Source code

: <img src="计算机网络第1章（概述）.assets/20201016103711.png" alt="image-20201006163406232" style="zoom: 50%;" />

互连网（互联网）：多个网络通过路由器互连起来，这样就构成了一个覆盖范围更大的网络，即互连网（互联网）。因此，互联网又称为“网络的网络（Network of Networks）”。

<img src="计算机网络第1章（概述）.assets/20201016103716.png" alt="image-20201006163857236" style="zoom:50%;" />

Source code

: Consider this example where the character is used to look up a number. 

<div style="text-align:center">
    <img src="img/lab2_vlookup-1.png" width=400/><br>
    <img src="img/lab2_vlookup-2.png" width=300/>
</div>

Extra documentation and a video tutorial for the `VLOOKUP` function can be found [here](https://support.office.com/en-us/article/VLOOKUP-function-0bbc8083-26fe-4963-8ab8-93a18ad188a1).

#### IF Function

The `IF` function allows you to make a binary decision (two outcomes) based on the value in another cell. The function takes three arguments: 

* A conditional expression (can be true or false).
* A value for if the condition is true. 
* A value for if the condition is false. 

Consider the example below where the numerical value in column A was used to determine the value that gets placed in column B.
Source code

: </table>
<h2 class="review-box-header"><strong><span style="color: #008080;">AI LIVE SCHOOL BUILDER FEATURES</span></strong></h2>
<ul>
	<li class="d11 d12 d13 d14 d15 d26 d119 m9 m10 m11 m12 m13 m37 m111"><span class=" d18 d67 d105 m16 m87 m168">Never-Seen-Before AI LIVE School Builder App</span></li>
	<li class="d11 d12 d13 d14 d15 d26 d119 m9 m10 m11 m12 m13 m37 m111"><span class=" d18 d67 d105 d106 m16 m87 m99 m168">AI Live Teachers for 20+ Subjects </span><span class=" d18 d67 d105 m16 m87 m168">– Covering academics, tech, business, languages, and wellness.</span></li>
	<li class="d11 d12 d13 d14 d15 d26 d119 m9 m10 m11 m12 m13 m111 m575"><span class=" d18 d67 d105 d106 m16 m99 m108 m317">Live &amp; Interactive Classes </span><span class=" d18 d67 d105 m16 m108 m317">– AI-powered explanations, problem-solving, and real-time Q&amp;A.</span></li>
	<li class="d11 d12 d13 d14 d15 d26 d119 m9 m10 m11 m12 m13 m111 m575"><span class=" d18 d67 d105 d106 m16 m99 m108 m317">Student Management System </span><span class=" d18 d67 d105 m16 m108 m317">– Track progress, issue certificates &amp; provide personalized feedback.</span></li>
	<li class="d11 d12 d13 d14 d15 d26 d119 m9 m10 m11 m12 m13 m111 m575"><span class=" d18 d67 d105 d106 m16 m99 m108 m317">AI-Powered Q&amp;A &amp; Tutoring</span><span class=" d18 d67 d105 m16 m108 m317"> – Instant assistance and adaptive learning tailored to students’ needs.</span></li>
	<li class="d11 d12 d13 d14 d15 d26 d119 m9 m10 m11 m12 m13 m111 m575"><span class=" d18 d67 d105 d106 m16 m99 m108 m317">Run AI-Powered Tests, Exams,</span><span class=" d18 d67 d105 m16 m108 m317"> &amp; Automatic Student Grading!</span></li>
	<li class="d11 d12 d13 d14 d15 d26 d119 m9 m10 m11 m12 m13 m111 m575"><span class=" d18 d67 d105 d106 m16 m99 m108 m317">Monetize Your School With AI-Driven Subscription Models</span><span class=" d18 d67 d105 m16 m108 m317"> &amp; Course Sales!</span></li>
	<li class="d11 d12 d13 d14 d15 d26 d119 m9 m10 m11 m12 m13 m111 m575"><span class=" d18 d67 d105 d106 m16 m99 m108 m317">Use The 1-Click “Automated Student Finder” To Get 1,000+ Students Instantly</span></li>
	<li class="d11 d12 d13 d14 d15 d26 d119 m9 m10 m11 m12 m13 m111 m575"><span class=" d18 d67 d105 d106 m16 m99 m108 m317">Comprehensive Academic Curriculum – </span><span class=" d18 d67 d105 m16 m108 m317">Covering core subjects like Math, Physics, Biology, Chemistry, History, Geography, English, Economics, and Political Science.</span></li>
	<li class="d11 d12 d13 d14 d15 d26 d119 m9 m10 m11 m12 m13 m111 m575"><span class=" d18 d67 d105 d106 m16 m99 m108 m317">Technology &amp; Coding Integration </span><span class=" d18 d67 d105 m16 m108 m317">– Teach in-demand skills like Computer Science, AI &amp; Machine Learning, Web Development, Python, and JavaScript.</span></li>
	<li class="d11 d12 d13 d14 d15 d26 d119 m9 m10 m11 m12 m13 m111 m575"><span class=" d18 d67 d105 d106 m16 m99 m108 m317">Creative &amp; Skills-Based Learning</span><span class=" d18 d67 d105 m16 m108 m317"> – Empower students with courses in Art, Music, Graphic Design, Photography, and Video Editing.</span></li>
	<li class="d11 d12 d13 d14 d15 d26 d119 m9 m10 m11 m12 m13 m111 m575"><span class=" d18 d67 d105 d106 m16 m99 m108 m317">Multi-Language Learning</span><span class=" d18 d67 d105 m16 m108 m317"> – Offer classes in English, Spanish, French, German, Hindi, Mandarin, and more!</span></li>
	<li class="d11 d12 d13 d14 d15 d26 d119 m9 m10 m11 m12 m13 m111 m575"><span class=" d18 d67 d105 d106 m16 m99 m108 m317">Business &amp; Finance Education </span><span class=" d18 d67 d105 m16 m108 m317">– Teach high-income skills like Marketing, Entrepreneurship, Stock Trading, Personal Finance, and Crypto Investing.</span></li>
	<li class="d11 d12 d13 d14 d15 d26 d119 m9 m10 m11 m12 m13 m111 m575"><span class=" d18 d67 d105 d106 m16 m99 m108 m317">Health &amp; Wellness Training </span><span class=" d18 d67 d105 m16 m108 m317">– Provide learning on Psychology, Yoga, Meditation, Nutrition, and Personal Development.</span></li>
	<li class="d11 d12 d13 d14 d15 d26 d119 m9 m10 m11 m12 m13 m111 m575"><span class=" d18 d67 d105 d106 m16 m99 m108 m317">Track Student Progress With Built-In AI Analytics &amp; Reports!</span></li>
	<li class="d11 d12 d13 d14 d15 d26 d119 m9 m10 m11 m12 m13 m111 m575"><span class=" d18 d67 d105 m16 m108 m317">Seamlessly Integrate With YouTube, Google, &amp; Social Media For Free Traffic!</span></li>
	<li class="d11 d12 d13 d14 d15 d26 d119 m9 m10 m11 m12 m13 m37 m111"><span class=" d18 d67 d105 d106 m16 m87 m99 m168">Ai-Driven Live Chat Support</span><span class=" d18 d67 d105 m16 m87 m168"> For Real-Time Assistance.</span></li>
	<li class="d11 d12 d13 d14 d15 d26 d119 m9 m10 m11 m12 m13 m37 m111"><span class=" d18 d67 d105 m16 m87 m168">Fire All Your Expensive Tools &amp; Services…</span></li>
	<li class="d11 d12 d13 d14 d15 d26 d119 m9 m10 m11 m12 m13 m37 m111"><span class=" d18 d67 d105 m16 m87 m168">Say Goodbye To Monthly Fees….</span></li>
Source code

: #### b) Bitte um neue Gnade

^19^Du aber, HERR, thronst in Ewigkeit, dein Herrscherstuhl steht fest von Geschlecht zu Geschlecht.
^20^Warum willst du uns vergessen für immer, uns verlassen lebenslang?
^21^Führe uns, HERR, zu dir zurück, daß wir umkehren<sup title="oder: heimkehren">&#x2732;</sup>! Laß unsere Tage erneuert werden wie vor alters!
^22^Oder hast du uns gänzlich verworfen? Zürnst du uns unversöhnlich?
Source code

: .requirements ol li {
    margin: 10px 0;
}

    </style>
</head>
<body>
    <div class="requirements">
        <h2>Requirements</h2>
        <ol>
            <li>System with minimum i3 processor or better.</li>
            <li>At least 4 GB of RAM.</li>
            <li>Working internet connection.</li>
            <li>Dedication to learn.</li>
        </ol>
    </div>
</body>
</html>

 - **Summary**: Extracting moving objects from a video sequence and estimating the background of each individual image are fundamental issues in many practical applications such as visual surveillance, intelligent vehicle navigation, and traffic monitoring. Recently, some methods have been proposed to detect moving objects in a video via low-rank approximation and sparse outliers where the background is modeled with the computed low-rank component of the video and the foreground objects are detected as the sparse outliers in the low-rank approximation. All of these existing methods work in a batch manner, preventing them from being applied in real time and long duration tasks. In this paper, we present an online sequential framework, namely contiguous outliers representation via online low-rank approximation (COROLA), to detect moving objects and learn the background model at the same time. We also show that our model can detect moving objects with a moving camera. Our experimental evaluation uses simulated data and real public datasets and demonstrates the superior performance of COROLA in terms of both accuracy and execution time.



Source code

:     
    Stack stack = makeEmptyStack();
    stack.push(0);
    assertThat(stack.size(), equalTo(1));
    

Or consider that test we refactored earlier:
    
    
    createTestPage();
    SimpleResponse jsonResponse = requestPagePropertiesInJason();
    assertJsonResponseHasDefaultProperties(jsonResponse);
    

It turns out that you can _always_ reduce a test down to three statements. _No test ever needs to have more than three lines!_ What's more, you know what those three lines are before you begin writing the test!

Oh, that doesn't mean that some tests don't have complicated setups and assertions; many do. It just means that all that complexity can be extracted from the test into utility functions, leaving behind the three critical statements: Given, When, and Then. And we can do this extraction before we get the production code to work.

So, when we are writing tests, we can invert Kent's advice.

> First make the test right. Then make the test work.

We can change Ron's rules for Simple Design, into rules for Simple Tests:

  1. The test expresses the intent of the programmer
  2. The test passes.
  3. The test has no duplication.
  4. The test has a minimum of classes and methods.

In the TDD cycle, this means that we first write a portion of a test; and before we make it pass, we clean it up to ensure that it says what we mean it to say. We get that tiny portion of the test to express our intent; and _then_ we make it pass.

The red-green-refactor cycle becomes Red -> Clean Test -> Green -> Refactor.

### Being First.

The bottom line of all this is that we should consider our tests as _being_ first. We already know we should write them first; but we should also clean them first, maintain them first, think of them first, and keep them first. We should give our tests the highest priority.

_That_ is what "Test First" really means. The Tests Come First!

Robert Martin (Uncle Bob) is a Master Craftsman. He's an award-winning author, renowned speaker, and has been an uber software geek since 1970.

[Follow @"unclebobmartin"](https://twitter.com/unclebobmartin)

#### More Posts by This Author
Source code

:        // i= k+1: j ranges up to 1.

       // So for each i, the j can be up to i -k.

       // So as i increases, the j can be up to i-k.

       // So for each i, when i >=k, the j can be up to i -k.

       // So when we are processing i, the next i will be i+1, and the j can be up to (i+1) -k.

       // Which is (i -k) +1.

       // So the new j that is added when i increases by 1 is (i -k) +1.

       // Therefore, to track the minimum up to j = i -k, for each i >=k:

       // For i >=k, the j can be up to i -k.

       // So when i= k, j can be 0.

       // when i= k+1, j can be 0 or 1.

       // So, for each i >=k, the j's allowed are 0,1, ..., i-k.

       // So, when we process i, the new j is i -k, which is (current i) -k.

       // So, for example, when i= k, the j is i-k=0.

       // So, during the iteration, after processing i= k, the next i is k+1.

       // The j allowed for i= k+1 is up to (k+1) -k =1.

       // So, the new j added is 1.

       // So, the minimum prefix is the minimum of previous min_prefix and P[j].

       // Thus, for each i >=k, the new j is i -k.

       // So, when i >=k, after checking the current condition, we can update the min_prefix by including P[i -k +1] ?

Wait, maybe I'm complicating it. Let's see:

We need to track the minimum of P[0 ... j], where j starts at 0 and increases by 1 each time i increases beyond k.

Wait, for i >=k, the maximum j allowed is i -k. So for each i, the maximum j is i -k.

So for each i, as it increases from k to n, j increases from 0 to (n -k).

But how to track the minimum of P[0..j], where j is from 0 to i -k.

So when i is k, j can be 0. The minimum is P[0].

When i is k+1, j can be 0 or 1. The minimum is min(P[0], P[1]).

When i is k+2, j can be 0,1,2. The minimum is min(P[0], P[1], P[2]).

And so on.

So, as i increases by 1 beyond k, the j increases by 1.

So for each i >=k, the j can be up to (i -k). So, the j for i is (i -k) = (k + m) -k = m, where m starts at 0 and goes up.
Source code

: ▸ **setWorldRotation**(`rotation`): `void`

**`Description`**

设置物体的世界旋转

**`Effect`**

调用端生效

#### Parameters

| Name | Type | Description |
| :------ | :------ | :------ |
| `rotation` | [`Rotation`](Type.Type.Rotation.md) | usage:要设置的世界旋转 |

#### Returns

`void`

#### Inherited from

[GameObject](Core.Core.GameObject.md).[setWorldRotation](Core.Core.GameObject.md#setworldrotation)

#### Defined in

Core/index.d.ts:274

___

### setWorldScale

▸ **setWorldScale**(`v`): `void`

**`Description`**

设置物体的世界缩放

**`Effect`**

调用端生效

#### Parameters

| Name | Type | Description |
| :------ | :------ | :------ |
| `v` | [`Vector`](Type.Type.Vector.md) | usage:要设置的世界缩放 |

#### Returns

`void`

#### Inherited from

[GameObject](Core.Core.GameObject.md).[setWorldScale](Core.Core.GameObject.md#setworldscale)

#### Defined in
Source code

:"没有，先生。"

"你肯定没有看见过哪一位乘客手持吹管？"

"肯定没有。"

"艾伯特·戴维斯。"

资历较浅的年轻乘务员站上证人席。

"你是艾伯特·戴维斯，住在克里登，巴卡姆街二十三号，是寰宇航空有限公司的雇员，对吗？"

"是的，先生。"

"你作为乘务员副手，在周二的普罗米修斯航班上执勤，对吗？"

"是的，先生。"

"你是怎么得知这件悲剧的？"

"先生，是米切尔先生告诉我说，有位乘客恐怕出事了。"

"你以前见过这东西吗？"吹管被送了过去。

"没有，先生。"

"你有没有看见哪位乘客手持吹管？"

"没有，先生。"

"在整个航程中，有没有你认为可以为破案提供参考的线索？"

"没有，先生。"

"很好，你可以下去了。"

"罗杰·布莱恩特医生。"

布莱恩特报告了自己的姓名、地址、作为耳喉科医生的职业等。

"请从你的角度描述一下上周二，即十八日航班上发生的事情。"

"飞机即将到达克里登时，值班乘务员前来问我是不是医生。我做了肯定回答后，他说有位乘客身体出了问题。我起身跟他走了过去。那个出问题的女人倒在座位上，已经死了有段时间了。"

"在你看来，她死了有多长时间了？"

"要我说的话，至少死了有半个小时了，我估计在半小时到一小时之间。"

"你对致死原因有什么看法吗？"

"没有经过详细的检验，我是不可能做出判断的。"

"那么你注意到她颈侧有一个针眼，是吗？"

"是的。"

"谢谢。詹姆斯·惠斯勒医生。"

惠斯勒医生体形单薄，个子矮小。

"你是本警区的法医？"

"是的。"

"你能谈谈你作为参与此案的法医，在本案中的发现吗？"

-*-*-

What you need to do:
Within the material above, copy exactly the lines from the line that holds "new j is i -k." up to and including the line that holds "Wait, maybe I'm".

Result of this task:
       // Thus, for each i >=k, the new j is i -k.

       // So, when i >=k, after checking the current condition, we can update the min_prefix by including P[i -k +1] ?

Wait, maybe I'm complicating it. Let's see:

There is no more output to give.